Prima di partire per Siviglia per la conferenza sul Finanziamento allo Sviluppo, il Segretario Generale dell’ONU António Guterres ha tenuto un breve ma cruciale stakeout a New York. Il suo messaggio: non distogliere lo sguardo da Gaza. Mentre l’attenzione mediatica si concentra sul confronto tra Israele e Iran, la catastrofe umanitaria nella Striscia si aggrava ogni giorno.
Guterres ha ricordato di aver condannato senza ambiguità gli attacchi terroristici di Hamas del 7 ottobre, ma ha descritto le operazioni israeliane successive come l’origine di “una crisi umanitaria di proporzioni terrificanti — oggi più grave che mai”. I palestinesi sono stati sfollati ripetutamente, ora confinati in meno di un quinto del territorio. “E anche questi spazi in rapida riduzione sono sotto minaccia. Bombe cadono su tende, famiglie, persone che non hanno più alcun posto dove scappare. Cercare cibo non dovrebbe mai significare rischiare la vita.”

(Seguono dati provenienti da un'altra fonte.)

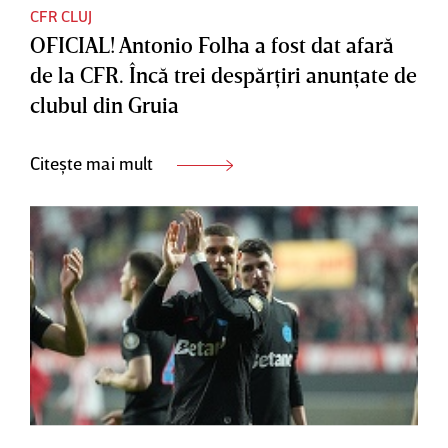
CFR CLUJ
OFICIAL! Antonio Folha a fost dat afară
de la CFR. Încă trei despărţiri anunţate de
clubul din Gruia
Citește mai mult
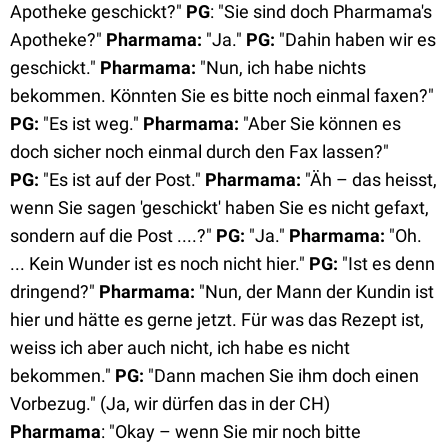
Apotheke geschickt?"
PG
: "Sie sind doch Pharmama's
Apotheke?"
Pharmama:
"Ja."
PG:
"Dahin haben wir es
geschickt."
Pharmama:
"Nun, ich habe nichts
bekommen. Könnten Sie es bitte noch einmal faxen?"
PG:
"Es ist weg."
Pharmama:
"Aber Sie können es
doch sicher noch einmal durch den Fax lassen?"
PG:
"Es ist auf der Post."
Pharmama:
"Äh – das heisst,
wenn Sie sagen 'geschickt' haben Sie es nicht gefaxt,
sondern auf die Post ....?"
PG:
"Ja."
Pharmama:
"Oh.
... Kein Wunder ist es noch nicht hier."
PG:
"Ist es denn
dringend?"
Pharmama:
"Nun, der Mann der Kundin ist
hier und hätte es gerne jetzt. Für was das Rezept ist,
weiss ich aber auch nicht, ich habe es nicht
bekommen."
PG:
"Dann machen Sie ihm doch einen
Vorbezug." (Ja, wir dürfen das in der CH)
Pharmama
: "Okay – wenn Sie mir noch bitte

Poi l’affondo: “Israele, in quanto potenza occupante, ha l’obbligo di legge di facilitare i soccorsi umanitari”. Invece, le operazioni sono strangolate: carburante e materiali bloccati, medici costretti a scelte impossibili, e perfino gli operatori umanitari allo stremo. “Questo non può diventare la nuova normalità.” Qualche giorno fa sono finalmente entrati alcuni aiuti medici — i primi da mesi. “Ma quella goccia sottolinea solo l’ampiezza del disastro. Il rivolo deve diventare un oceano”.
Durante il punto stampa, a Guterres è stata chiesta una reazione allo scoop pubblicato da Haaretz: secondo il quotidiano israeliano, alcuni reparti dell’esercito avrebbero ricevuto l’ordine di sparare contro civili palestinesi disarmati che si avvicinavano ai punti di distribuzione degli aiuti. I numeri sono drammatici: almeno 549 persone uccise e oltre 4.000 ferite dall’inizio della distribuzione, spesso a causa del fuoco israeliano. Il Segretario Generale ha risposto con fermezza: “Se confermato, questo non sarebbe solo una violazione operativa. Sarebbe un crimine di guerra. E rende ancora più urgente un cessate il fuoco, un accesso pieno agli aiuti e un’indagine indipendente. Non possiamo accettare che la fame diventi un motivo per morire”.

Guterres ha quindi ribadito le sue tre richieste centrali: un cessate il fuoco immediato, il rilascio incondizionato di tutti gli ostaggi, e un accesso umanitario pieno, sicuro e continuativo. Ha aggiunto che l’ONU ha già un piano operativo testato e funzionante, costruito su principi umanitari e sulla fiducia delle comunità. “Ha funzionato durante il precedente cessate il fuoco. Deve funzionare di nuovo”.
Nella stessa settimana in cui l’ONU ha celebrato gli 80 anni della sua Carta fondativa, con tutti gli Stati membri a riaffermare i valori dell’organizzazione, Guterres ha ricordato il divario tra parole e fatti: “Ora dimostrate di volerla davvero rispettare. Portiamo gli aiuti. Raggiungiamo le persone dove si trovano. E riconosciamo che la soluzione è politica: l’unica via sostenibile è tornare alla soluzione dei due Stati”.
Il suo appello si è concluso con un messaggio diretto e universale: “Devono prevalere la diplomazia e la dignità umana per tutti.”